- [Excerpted data]

==========

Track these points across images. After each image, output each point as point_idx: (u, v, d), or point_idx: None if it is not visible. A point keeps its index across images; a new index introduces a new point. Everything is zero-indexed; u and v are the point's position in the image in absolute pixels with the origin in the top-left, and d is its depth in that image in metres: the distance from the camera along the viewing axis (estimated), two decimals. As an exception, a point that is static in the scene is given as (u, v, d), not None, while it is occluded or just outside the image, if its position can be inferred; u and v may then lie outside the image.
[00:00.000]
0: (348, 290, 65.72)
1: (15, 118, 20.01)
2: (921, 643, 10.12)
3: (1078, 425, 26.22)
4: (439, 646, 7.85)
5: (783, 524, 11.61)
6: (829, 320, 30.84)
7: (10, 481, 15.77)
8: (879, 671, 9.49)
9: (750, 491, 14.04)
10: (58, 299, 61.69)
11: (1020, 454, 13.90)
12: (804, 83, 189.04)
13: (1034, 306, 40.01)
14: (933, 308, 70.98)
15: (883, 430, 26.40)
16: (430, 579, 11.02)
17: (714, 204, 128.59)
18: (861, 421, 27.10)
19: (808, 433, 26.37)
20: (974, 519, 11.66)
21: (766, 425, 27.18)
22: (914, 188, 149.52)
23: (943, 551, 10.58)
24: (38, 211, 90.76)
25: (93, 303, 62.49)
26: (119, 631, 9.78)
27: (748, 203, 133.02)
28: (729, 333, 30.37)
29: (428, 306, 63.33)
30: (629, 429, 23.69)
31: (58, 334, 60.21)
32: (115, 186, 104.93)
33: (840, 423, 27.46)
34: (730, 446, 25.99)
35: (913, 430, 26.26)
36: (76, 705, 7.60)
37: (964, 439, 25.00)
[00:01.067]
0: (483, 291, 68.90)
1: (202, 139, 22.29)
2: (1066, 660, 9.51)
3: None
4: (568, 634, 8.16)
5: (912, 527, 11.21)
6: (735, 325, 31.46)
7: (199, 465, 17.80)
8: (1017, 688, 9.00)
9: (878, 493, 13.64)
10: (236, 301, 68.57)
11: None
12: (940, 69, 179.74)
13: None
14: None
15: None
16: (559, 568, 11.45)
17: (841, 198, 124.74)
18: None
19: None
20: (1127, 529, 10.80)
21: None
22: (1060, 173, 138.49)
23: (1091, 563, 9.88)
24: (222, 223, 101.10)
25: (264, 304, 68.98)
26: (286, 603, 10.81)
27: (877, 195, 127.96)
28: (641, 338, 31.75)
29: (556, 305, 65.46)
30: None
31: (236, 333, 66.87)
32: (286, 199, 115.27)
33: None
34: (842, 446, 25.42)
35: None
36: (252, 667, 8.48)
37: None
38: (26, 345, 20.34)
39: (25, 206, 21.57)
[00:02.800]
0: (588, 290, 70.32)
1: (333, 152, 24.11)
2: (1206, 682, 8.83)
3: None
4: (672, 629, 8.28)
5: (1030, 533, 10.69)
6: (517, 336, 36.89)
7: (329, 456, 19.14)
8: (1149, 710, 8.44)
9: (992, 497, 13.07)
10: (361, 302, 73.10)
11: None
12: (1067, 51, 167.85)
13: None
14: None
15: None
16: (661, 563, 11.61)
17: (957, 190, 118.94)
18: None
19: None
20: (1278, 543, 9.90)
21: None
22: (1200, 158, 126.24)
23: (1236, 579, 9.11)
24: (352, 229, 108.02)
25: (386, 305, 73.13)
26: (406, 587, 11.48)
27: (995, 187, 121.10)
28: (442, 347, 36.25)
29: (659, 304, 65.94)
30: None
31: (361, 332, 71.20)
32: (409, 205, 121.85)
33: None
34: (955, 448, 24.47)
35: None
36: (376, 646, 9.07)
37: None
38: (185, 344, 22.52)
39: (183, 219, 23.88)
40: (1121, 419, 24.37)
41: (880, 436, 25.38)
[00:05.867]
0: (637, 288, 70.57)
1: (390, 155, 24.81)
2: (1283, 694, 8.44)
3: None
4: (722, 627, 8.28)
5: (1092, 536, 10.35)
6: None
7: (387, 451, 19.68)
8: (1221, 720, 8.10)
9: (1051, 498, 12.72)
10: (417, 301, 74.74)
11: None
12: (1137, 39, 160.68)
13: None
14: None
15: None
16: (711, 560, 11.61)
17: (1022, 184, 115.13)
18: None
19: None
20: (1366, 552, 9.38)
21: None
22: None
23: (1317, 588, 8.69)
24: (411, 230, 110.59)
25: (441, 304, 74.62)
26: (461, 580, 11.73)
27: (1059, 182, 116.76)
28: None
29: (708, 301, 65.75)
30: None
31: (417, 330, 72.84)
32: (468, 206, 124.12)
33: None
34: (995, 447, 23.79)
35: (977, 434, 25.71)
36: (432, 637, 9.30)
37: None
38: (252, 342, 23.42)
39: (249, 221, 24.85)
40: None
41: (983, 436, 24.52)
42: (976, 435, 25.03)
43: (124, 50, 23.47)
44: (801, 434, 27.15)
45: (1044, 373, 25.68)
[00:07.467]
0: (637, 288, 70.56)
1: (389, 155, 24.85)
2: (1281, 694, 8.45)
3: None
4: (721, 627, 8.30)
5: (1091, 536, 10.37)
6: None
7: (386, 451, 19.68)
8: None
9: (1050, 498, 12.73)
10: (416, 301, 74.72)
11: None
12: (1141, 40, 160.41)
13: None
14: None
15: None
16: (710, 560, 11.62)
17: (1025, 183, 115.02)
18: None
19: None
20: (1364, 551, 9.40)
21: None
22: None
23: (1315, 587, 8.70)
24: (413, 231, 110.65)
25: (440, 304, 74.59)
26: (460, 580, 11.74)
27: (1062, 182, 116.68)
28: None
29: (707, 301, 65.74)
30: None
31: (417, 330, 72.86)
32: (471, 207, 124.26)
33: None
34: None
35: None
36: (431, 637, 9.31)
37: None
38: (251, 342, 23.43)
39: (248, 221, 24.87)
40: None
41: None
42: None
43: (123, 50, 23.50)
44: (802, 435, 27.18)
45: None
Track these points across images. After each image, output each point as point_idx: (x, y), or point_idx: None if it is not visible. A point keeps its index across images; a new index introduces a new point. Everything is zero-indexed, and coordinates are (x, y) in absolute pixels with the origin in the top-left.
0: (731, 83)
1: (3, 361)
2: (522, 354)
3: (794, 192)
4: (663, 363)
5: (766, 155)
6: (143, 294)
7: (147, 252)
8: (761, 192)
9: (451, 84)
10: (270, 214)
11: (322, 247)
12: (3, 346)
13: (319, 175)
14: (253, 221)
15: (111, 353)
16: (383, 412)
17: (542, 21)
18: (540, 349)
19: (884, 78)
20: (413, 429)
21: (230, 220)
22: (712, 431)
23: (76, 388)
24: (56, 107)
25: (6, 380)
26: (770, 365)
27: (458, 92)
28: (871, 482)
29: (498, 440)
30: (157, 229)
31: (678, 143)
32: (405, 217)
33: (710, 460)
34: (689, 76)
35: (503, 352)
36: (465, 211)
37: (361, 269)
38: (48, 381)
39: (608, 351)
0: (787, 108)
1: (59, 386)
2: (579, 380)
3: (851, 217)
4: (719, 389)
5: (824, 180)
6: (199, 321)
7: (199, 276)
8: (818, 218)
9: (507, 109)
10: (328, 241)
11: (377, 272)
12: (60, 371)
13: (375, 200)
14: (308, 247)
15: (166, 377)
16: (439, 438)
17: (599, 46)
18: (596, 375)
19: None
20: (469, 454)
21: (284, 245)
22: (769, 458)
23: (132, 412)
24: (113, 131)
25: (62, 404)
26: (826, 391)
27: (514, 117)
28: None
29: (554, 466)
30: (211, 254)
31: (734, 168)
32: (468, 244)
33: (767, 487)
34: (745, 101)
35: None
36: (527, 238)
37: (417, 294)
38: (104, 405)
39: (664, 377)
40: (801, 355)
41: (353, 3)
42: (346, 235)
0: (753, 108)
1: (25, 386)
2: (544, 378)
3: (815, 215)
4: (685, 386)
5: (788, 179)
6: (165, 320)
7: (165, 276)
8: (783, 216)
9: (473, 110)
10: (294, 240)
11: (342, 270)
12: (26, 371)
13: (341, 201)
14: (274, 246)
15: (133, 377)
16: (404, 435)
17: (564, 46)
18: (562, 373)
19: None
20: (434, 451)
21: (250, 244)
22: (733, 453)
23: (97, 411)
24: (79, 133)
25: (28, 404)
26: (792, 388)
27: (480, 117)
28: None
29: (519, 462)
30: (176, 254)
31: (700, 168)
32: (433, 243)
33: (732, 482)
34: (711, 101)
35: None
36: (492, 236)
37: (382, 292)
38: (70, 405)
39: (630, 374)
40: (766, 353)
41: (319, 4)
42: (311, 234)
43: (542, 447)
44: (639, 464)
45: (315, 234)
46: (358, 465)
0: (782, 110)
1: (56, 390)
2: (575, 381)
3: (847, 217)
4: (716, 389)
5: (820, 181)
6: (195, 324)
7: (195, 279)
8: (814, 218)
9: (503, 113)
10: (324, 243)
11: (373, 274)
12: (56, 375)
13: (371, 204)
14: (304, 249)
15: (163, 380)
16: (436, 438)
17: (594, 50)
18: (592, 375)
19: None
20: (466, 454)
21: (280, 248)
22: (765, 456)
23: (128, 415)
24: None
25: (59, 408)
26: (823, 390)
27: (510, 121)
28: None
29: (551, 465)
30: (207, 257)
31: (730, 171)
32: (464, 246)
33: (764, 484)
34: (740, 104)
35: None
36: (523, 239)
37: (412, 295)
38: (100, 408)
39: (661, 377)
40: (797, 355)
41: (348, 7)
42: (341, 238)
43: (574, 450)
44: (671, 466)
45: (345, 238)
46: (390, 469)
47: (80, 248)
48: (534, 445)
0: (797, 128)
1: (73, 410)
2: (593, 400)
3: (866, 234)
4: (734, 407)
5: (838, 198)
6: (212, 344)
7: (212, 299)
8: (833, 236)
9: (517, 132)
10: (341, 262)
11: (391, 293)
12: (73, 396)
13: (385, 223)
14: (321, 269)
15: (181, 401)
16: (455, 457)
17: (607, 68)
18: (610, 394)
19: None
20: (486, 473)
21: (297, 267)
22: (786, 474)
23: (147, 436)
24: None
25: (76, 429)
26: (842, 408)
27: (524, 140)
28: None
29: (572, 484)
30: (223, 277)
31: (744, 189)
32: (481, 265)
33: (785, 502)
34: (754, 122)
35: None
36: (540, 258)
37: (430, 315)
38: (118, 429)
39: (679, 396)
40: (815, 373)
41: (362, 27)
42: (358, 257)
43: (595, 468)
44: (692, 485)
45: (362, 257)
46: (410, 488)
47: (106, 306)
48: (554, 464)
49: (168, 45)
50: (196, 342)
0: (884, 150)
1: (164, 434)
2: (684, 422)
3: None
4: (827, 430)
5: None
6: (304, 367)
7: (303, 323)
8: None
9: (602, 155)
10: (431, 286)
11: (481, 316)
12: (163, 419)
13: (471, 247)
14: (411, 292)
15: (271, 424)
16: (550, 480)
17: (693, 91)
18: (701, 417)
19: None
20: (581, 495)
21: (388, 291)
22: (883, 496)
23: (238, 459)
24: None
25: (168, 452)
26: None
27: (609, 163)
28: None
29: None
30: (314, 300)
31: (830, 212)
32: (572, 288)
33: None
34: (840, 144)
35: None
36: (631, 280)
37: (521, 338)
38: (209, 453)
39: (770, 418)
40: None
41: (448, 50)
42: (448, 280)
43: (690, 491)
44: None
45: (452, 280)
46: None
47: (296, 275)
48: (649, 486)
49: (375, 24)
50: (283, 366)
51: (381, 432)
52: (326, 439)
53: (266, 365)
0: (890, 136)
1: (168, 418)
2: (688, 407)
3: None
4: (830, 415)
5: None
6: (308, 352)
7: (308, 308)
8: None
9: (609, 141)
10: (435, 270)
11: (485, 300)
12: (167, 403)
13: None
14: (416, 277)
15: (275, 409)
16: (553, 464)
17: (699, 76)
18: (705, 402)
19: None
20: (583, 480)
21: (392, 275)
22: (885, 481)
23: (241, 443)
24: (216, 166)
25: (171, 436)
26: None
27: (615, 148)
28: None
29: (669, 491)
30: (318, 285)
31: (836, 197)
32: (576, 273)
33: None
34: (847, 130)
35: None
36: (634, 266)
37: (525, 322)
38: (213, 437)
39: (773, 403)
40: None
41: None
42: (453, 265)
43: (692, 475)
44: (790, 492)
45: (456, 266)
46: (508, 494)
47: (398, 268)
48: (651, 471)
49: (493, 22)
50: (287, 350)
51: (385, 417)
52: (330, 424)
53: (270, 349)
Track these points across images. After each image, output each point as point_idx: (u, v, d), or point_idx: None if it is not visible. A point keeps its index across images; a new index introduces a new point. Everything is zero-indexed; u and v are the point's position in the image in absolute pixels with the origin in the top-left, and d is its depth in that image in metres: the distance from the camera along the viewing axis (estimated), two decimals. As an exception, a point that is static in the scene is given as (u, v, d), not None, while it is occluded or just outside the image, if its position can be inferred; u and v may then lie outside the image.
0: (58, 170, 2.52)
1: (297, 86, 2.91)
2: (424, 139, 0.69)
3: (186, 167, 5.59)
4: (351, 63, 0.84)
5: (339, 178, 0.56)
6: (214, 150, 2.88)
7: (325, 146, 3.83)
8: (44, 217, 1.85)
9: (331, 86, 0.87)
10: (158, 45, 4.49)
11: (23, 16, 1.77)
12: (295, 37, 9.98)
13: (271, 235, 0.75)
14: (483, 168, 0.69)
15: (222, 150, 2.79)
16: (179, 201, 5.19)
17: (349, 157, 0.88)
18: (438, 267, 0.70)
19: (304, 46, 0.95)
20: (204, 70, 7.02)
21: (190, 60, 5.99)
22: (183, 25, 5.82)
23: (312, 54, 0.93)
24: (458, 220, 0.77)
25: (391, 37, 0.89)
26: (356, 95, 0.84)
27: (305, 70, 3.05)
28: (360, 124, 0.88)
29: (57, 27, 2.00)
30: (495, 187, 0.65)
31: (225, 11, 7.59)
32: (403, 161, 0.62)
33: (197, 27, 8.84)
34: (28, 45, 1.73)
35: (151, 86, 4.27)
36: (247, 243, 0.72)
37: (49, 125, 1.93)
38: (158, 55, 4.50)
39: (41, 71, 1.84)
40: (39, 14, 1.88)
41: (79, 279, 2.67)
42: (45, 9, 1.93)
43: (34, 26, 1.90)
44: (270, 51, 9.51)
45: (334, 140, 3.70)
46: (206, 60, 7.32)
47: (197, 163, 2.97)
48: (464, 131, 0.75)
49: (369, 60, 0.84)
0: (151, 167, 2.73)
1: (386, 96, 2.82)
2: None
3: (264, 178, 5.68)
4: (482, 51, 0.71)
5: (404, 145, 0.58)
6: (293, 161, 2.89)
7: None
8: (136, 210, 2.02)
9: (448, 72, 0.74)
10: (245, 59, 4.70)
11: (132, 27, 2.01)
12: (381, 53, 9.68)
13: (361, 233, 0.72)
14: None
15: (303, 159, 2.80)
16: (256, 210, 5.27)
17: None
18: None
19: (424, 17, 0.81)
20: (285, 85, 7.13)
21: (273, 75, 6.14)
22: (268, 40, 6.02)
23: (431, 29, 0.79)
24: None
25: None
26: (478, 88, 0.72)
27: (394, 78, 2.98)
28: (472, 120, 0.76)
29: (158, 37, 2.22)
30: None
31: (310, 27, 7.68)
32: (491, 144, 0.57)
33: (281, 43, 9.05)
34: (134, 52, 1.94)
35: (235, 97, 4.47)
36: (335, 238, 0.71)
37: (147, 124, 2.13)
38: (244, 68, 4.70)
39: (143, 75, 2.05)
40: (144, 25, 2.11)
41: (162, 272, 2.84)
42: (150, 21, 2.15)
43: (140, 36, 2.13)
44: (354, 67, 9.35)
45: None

==========

- [Exercise brief] Copy out the entries above exactly as given, starting at the top and ending with the line containing "12: (804, 83, 189.04)"; include both and nothing more.

- [Solved exercise]
Track these points across images. After each image, output each point as point_idx: (u, v, d), or point_idx: None if it is not visible. A point keeps its index across images; a new index introduces a new point. Everything is zero-indexed; u and v are the point's position in the image in absolute pixels with the origin in the top-left, and d is its depth in that image in metres: the distance from the camera along the viewing axis (estimated), two decimals. As an exception, a point that is static in the scene is given as (u, v, d), not None, while it is occluded or just outside the image, if its position can be inferred; u and v may then lie outside the image.
[00:00.000]
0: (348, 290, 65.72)
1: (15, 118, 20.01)
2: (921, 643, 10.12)
3: (1078, 425, 26.22)
4: (439, 646, 7.85)
5: (783, 524, 11.61)
6: (829, 320, 30.84)
7: (10, 481, 15.77)
8: (879, 671, 9.49)
9: (750, 491, 14.04)
10: (58, 299, 61.69)
11: (1020, 454, 13.90)
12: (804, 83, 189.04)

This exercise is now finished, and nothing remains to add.